Being a child of God is no easy task though. It calls us to a new model of life. It calls us to be inclusive and welcoming. It calls us to love one another. It calls us to confront injustice. Being a child of God is about being a disciple. Being a child of God is an experience of growth. We begin with questions and skepticism, we grow through healing and reconciliation, and we age and mature through the resurrection.
Being a child of God is also about living in community. We don’t live in isolation, oblivious to the sorrows and joys of the world around us. We live among them. We move and live and have our being in the challenges and triumphs of our neighbors. Being a child of God is about new birth in the Spirit that isn’t subject to human control, but is deeply affected by the human condition.
So what on earth does all this have to do with Trinity Sunday and trying to understand the theology of the Trinity?
One of my favorite Trinitarian blessings is “May God the Creator, Redeemer, and Sustainer know you and be with you each and every day of your life”. It’s the one I give at the altar rail when someone wants a blessing. It’s the one I gave my parents and Matt when I was ordained. It’s my favorite because it says something about who God is and what God does. God is the Creator—God creates and gives life. God is the Redeemer—incarnate in Jesus, freeing us from the sins, slavery and bondage of this life, and revealing the love of God. God is the Sustainer—powerful, breathing, and alive through life’s journey.
God is a community. And part of our responsibility as children of God is to also live in community. As children of God, we are called to be good stewards of our creation, forgive one another and ask for forgiveness, and be present to one another in life’s journey.
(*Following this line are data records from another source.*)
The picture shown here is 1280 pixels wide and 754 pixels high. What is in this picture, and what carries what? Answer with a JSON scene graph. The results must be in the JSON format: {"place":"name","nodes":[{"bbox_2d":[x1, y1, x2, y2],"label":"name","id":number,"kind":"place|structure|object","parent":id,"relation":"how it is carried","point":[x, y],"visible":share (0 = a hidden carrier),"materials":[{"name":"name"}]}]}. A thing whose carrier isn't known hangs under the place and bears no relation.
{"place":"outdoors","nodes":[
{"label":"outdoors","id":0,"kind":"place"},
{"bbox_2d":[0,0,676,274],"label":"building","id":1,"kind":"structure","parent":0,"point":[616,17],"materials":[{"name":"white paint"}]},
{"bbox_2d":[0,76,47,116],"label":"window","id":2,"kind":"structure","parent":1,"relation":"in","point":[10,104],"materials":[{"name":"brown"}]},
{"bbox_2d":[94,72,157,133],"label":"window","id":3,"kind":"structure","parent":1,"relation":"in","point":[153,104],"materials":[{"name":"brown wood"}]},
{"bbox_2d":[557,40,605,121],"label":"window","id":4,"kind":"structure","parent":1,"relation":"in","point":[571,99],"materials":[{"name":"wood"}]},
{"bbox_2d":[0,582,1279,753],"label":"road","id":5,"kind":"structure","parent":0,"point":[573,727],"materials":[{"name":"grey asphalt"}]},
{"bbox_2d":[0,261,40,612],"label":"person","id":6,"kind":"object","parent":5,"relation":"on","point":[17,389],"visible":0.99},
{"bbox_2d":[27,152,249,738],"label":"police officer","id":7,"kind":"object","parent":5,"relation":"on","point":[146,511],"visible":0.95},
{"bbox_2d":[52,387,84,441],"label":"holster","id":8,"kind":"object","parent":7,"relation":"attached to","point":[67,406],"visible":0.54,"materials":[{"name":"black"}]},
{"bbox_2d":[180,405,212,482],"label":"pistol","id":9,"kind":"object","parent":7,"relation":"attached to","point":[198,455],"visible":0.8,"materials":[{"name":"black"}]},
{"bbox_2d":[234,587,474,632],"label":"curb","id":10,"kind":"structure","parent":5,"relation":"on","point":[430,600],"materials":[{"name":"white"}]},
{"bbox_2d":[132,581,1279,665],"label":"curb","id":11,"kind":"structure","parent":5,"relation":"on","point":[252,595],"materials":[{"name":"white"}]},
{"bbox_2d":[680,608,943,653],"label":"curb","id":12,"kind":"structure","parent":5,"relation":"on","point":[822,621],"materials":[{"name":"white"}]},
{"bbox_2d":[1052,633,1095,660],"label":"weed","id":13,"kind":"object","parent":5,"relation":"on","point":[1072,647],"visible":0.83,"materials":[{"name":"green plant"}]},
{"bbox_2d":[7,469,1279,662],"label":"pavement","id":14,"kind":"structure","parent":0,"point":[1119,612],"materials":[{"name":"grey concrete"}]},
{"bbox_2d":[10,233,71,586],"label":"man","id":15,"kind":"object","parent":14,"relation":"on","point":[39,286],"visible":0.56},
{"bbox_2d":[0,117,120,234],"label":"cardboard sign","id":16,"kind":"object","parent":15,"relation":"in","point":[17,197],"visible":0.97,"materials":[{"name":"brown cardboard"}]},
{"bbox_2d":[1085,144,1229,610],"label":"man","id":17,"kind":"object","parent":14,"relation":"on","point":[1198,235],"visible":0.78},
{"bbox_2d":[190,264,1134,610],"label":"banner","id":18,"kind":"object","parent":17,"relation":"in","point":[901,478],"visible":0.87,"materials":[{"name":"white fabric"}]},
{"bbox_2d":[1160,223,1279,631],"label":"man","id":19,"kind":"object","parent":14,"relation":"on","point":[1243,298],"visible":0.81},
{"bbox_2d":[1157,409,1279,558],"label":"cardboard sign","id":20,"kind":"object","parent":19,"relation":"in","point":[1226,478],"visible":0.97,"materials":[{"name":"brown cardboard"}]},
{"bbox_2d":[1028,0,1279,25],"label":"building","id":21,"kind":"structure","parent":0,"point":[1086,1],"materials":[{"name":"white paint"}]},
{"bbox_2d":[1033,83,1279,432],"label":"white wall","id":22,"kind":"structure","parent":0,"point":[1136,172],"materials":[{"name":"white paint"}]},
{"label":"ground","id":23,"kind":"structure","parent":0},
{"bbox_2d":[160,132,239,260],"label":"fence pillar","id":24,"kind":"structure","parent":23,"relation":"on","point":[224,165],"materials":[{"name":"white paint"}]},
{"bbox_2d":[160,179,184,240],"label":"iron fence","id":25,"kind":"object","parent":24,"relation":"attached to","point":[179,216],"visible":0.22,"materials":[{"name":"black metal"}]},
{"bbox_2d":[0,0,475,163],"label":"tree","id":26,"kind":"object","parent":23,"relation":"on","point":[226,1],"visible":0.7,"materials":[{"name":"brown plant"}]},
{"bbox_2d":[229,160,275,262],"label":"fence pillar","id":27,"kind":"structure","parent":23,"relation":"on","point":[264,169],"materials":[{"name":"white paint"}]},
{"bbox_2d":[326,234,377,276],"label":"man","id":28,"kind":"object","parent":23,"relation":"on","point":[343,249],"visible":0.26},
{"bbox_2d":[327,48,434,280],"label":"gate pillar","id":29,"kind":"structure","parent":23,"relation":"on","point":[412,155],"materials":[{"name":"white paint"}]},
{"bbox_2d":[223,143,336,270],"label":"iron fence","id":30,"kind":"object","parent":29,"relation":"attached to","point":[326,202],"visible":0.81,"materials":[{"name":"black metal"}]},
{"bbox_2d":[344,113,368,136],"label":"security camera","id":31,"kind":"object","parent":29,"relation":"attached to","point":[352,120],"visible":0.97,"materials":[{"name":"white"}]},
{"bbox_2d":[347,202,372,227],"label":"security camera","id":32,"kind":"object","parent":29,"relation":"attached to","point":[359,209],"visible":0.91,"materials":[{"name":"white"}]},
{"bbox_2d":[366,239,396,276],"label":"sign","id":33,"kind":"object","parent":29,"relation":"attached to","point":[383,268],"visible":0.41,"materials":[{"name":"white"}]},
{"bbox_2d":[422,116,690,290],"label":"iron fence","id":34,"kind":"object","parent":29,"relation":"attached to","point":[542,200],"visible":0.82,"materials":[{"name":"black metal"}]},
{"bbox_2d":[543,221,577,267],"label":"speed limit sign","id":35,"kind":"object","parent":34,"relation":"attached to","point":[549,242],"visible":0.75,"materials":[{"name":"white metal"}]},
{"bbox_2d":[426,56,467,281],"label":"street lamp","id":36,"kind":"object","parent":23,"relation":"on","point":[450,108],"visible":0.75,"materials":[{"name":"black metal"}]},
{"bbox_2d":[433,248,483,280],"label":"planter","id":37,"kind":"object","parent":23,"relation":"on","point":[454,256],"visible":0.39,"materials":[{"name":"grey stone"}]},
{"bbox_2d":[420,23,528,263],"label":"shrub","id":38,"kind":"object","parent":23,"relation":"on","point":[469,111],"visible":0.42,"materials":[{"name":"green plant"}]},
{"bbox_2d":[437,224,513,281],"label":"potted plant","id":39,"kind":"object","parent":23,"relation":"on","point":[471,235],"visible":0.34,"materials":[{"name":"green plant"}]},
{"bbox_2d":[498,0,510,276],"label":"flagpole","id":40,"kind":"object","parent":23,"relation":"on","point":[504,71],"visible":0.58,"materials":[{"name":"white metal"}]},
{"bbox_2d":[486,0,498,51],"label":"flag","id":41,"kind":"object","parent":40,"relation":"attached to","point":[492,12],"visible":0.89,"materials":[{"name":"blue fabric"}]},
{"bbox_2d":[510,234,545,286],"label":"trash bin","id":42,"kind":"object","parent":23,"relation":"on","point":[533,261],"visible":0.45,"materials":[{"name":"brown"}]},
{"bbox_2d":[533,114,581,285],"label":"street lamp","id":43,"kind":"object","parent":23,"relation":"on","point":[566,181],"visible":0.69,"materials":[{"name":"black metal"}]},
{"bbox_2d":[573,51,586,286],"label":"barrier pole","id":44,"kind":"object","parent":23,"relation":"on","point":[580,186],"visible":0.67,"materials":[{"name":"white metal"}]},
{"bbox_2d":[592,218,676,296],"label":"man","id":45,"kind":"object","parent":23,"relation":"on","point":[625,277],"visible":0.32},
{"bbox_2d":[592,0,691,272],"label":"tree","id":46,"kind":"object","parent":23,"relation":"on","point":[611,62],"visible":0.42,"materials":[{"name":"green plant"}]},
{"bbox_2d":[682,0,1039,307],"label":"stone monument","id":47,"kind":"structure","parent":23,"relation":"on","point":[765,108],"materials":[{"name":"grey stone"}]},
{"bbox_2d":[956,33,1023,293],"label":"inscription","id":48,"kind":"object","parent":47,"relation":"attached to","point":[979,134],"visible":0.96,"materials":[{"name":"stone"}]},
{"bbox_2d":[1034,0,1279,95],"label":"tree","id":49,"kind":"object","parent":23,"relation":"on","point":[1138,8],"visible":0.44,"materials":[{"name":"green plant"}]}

The 7th century theologian, John of Damascus understood the Trinity as “perichoresis”—“dancing around”. He imagined the Trinity as three dancers, holding hands and dancing in harmony, with a shared purpose and mutual love. As children of God, people born anew in water and Spirit, we are invited into this dance.
So maybe Nicodemus wasn’t just trying to get clarification about the inclusive nature of Jesus’ teaching, but maybe he was also trying to find his place among the ever expanding children of God. Maybe he wanted to know if he’d be invited into the dance.
In You—Holy One—we live and move and have our being.